EXCERPT:
I find my situation to be complex, or at least outside of the norm. There are many little parts that need broken down ... I'm probably missing a few important points, but would you be able to cover those?

Thank you once again for the help!

Jason

Leeanne-TurboTax
New Member

I haven't filed taxes since turning legal age in Ontario, I am almost 24, self-employed freelance writer paid in USD via Upwork.com - what should I know?

You are very welcome Jason

Lets start with the easy stuff. 🙂

Line 117 - Universal child care benefit (UCCB) If you had a spouse or common-law partner on December 31, 2014, the one of you with the lower net income must report the UCCB. Report on line 117 the amount shown in box 10 of the RC62 slip

Working income tax benefit (WITB)

The working income tax benefit (WITB) is a refundable tax credit intended to provide tax relief for eligible working low-income individuals and families who are already in the workforce and to encourage other Canadians to enter the workforce.

You can claim the WITB on line 453 of your 2014 income tax and benefit return. However, eligible individuals and families may be able to apply for the 2015 advance payments.

Most calculations are done automatically by TurboTax based on the information given from T4, spousal and dependant information.

Here is the hard part Jason,

Your income that is going into your spouse's bank , Since it is already converted to Canadian dollars there is nothing more you need to do when entering your revenu however if you do not get receipts to prove this money belongs to you, your spouse may have to claim under her income.

Rent portion for business

Line 9945 - Business-use-of-home expenses

You can deduct expenses for the business use of a work space in your home, as long as you meet one of the following conditions:

  • it is your principal place of business; or
  • you use the space only to earn your business income, and you use it on a regular and ongoing basis to meet your clients, customers, or patients.

SET OF TASKS:
1. According to the tax help thread, on which line of the 2014 income tax and benefit return can the working income tax benefit be claimed?
2. Output the part of the tax help thread that begins at the words "You are very" and stops after the words "2015 advance payments.".
3. Go on with the tax help thread from the point where it stops.

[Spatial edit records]
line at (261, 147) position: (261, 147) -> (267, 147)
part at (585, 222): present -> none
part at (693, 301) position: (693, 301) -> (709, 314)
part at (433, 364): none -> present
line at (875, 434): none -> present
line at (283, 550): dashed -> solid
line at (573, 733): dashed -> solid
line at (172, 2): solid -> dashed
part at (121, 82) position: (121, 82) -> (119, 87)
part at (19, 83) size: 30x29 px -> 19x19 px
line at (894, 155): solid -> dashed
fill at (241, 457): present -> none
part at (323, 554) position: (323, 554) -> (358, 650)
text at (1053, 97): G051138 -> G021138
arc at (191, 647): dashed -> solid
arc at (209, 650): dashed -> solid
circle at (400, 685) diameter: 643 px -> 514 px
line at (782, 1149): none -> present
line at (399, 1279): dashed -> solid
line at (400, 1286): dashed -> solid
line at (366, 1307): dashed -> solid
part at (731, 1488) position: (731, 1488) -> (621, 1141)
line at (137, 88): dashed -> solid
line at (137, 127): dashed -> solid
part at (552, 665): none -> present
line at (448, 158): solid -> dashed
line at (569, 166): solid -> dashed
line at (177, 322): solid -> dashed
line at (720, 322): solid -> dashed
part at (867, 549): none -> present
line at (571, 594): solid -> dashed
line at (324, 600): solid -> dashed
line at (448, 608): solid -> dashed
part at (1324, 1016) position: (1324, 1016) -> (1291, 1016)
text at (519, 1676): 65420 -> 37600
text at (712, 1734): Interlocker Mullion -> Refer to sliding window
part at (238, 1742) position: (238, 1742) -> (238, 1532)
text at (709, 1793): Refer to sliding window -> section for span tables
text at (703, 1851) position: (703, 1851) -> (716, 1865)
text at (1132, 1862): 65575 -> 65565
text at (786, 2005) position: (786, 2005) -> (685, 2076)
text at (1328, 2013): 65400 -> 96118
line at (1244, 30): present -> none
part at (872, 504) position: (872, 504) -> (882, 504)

EXERCISE RESPONSES:
1. Line 453.

2.
You are very welcome Jason

Lets start with the easy stuff. 🙂

Line 117 - Universal child care benefit (UCCB) If you had a spouse or common-law partner on December 31, 2014, the one of you with the lower net income must report the UCCB. Report on line 117 the amount shown in box 10 of the RC62 slip

Working income tax benefit (WITB)

The working income tax benefit (WITB) is a refundable tax credit intended to provide tax relief for eligible working low-income individuals and families who are already in the workforce and to encourage other Canadians to enter the workforce.

You can claim the WITB on line 453 of your 2014 income tax and benefit return. However, eligible individuals and families may be able to apply for the 2015 advance payments.

3.
You can deduct part of your maintenance costs such as heat, home insurance, electricity, and cleaning materials. You can also deduct part of your property taxes, mortgage interest, and CCA. To calculate the part you can deduct, use a reasonable basis such as the area of the work space divided by the total area of your home.

If you use part of your home for both your business and personal living, calculate how many hours in the day you use the rooms for your business, and then divide that amount by 24 hours. Multiply the result by the business part of your total home expenses. This will give you the household cost you can deduct. If you run the business for only part of the week or year, reduce your claim accordingly. For more information, see Interpretation Bulletin IT-514, Work Space in Home Expenses.

The capital gain and recapture rules will apply if you deduct capital cost allowance on the business use part of your home and you later sell your home. For more information about these rules, go to Line 9936 - Capital cost allowance (CCA).

I hope this helps

TurboTaxLee




Leeanne-TurboTax
New Member

I haven't filed taxes since turning legal age in Ontario, I am almost 24, self-employed freelance writer paid in USD via Upwork.com - what should I know?

Good morning Jason

 in order to get to this years taxes and past credits you will need to file for all the years you missed since turning the age of majority. 

you can obtain forms directly from the government's website http://www.cra-arc.gc.ca/ndvdls-fmls/menu-eng.html

seeing that you had very little revenu in previous years.  

For this year you can chose TurboTax Home and business for online or TurboTax Standard desktop (for windows only) The standard gives you all the forms you will need to file as an independant business ( T2125)

with the T2125 you will be able to claim your computer purchase (amongst other expenses)

I would suggest prior to starting your previous year returns to contact the Revenue Canada Agency if you are or think you may be missing T4's as they would have copies on file.  they are very helpful as well.